Your task -> Search the records for the string "Иманов", then copy each line where it appears.

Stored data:

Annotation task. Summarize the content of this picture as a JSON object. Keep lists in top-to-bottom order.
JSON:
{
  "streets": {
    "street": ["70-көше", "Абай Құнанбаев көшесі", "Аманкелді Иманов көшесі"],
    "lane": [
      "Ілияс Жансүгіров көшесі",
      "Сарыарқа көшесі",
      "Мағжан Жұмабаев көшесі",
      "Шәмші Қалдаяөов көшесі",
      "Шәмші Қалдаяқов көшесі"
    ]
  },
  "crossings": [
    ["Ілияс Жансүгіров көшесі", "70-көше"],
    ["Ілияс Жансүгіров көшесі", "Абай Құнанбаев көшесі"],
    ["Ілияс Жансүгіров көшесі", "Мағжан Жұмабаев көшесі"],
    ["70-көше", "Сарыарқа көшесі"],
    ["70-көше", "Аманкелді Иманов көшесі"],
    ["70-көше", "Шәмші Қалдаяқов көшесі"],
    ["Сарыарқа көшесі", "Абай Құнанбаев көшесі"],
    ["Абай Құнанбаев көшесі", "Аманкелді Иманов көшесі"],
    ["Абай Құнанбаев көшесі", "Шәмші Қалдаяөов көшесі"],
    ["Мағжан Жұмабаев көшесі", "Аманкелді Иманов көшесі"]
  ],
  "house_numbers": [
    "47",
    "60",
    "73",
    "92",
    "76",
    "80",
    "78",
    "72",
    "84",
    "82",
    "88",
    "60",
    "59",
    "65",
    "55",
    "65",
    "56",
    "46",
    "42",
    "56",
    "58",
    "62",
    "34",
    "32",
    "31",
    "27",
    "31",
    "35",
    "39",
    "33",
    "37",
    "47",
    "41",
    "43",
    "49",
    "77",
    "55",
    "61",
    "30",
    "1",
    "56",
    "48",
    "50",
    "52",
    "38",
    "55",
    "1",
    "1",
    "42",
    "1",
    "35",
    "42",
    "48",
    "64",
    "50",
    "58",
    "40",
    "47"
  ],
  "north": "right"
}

Exercise result ->
    "street": ["70-көше", "Абай Құнанбаев көшесі", "Аманкелді Иманов көшесі"],
    ["70-көше", "Аманкелді Иманов көшесі"],
    ["Абай Құнанбаев көшесі", "Аманкелді Иманов көшесі"],
    ["Мағжан Жұмабаев көшесі", "Аманкелді Иманов көшесі"]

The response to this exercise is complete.